We live in a trivializing age. The opportunity to make difficult judgments and act on them comes and goes. The opportunity to reach consensus on meaningless half-measures is seized. A step in the direction of what might pass for seriousness is always already paused mid stride. Like Zeno’s arrow, a half of a half is called out as a full measure. Few see the con for what it is; of those few who do, most seek to procreate with a passive investment rather than go out ablazing. Being alone, but not wanting to feel alone, we gaze into a flat plane and watch others who, being alone but not wanting to feel alone, gaze into a flat plane and watch others, too.

INTERLUDE

The most successful celebrities are products. Consider the real role in American life of Coca-Cola. Is any man as well loved as this soft drink is?


We live apologetically, with fear and favor, passively spectating, slipping from place to place on the bile that is secreted in the stomach of the culture and calling that progress. It is an enervating procession from crisis to malady and back again, fitful and shrill but no longer productively restless.

“do it or do not do it—you will regret both

An inheritance, this undaunted joylessness, making grimness a job. Squareheads with blonde hair and silent troubles, where salt is a spice and boiled mushy fish an extravagant variation. No wonder, except accidentally born, no vivacity, except slipped loose from the cohort. Give me a wagon, a scythe, and a sod house, with four score and fifteen theses and four nails.

Store contents under pressure, proof for two hours, pummel with the heel of the hand, and while waiting, feast on this grimace-as-art


Like what Europe did to its wolves, this place will do to your dreams.

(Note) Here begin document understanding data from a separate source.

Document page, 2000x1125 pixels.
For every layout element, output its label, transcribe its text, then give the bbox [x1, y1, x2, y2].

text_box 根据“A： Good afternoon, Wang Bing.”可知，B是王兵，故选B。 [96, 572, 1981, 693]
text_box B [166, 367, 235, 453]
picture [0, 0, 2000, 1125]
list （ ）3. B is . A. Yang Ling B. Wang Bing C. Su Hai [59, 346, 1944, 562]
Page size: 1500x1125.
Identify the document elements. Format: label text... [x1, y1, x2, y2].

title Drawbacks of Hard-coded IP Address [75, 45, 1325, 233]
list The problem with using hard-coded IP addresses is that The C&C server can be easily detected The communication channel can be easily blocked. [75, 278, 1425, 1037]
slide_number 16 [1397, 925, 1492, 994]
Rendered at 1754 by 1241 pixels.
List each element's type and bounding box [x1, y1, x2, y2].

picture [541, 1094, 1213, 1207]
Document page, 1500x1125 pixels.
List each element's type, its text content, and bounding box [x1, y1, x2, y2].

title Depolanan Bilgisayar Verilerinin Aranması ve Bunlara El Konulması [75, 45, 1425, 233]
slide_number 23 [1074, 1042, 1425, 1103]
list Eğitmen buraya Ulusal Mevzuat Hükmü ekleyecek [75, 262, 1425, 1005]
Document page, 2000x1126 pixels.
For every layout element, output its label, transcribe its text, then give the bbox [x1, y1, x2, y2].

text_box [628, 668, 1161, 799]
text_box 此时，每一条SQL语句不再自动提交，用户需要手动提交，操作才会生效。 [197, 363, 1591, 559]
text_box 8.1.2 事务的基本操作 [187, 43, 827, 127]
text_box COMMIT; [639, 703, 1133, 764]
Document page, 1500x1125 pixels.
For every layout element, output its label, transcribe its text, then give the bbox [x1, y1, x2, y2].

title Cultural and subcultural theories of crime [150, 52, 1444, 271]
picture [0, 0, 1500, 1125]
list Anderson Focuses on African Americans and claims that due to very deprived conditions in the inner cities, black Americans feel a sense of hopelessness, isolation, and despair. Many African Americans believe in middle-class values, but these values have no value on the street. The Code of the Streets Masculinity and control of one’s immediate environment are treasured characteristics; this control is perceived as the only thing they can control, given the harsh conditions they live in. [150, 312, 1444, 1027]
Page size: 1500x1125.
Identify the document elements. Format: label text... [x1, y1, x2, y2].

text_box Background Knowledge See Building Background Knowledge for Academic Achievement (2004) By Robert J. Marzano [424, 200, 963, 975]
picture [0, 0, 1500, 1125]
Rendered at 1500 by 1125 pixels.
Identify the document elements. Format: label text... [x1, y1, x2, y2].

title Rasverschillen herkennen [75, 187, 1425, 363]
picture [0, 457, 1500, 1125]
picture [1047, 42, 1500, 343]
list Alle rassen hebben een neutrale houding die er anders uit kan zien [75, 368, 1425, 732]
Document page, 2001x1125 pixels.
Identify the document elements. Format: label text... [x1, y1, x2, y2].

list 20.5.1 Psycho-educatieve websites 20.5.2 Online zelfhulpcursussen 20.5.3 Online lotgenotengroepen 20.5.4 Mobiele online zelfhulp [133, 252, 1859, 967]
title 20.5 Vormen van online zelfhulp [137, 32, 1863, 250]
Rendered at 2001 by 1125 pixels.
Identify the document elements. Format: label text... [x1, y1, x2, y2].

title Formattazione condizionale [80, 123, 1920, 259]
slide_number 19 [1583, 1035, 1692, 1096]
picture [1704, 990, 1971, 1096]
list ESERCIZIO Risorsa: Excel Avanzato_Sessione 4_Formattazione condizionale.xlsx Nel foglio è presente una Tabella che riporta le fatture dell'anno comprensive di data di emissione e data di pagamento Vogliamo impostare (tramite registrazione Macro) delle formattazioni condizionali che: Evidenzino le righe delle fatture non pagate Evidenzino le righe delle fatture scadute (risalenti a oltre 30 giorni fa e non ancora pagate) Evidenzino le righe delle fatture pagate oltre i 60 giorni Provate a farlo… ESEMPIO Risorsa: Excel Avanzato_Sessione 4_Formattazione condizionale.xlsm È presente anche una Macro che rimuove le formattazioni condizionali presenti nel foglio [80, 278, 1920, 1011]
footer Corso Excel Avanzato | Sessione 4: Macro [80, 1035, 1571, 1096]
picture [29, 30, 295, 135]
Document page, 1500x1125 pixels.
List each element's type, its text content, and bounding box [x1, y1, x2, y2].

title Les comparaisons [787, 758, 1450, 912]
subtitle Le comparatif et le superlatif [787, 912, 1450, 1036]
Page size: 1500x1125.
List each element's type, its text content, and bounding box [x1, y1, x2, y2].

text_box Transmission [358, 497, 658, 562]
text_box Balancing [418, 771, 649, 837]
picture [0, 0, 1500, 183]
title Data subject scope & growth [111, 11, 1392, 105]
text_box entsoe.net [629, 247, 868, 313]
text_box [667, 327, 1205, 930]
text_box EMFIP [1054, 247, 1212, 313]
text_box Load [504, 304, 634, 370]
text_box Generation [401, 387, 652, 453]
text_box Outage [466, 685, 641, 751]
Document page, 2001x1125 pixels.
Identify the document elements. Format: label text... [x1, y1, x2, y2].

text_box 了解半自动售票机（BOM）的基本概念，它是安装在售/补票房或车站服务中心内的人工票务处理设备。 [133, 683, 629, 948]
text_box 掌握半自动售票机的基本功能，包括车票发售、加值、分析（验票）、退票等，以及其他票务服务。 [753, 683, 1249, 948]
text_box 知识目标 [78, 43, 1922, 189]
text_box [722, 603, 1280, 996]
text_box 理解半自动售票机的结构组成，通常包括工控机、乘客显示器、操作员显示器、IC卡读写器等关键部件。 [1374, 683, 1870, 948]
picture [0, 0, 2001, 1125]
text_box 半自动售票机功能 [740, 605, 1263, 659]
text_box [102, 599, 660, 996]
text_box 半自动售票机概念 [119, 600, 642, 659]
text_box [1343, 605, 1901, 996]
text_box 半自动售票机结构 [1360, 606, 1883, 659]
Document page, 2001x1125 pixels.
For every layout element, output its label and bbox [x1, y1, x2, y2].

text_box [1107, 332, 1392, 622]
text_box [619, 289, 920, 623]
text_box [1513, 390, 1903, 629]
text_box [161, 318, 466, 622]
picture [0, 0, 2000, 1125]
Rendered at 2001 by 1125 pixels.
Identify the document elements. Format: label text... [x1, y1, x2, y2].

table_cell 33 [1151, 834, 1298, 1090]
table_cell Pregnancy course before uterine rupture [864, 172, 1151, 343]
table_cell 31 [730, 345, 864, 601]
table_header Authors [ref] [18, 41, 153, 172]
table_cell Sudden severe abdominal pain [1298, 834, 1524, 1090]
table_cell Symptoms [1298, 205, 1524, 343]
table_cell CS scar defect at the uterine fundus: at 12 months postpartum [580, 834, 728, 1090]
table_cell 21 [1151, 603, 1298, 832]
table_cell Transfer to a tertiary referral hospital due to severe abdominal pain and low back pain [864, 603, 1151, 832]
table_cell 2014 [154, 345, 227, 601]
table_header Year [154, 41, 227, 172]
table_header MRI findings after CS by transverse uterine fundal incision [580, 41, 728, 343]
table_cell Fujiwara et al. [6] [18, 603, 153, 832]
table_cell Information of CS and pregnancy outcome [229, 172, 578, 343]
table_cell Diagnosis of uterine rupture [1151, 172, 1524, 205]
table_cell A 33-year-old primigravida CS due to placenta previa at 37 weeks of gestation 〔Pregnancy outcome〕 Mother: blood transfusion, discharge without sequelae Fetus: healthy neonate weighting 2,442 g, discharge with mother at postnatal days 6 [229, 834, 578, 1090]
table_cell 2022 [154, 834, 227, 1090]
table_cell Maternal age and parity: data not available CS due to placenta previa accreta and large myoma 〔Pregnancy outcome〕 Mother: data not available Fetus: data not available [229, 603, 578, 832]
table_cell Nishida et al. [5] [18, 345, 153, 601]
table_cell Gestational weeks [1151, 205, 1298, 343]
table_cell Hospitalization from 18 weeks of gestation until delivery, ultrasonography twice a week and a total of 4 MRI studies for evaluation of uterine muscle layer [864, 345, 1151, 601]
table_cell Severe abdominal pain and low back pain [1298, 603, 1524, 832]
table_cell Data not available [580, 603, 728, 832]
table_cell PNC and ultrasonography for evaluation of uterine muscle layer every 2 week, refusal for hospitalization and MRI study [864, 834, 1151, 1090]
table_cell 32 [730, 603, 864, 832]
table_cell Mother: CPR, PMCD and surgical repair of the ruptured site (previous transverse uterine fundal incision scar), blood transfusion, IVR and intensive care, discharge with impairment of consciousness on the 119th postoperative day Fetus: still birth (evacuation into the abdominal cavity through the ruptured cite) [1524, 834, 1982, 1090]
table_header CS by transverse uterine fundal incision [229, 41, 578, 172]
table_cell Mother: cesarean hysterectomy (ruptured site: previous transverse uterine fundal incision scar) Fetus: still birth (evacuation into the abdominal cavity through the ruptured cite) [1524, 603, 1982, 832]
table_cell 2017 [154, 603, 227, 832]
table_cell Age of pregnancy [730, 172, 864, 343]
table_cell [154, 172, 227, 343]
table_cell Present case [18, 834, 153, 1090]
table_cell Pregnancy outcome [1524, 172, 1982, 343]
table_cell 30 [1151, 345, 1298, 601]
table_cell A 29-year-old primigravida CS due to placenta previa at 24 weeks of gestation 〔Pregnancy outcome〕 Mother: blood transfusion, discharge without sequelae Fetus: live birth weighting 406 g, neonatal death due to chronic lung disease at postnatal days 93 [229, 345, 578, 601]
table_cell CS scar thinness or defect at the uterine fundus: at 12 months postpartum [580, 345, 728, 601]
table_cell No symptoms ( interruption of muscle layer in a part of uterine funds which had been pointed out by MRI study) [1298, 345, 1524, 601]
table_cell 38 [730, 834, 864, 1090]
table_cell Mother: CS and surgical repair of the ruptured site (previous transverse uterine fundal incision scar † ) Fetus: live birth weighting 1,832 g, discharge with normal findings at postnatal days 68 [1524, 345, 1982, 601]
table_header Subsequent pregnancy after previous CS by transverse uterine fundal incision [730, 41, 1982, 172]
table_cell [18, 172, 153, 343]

Let be be finale of seem, is something you might read before the flame flicks out in the wind that seeps into the floorboards and makes wisps of dust.

But take with a grain of salt and a thimbleful of whiskey as medicine. Nothing competes with the lack of acknowledgment and cankered observations from a sticker (in Stegner’s sense) who gets stuck and feels betrayed.

A strong offended sense of the ridiculousness of the human being

Big hearted but not a sucker, reticent but not dour, flinty but not brutish, capable of losing time but not a dirty hippie: an assemblage of traits that would build and amplify each other into what might pass for spiritual vagabonding.

Whitman in the supermarket, rapping melons and tracing the supple ovals of Roma tomatoes. Chinaski at the track with an eye on the chalk and a fluttering heart. The New York Football Giants dancing asunder on the clotted blood of Exley and his stigmata. Helen and her goshawk, in love with the lengthening tumble of a shadow that just matches the downward slide of another solitary year.



It would take the opposite of onomatopoeia, or at least someone who would tell me this is a “very unique” moment without melting my face off, for me to able to summon the magic that might bolster the velocity to break free from yet another wintry night’s sad clutches.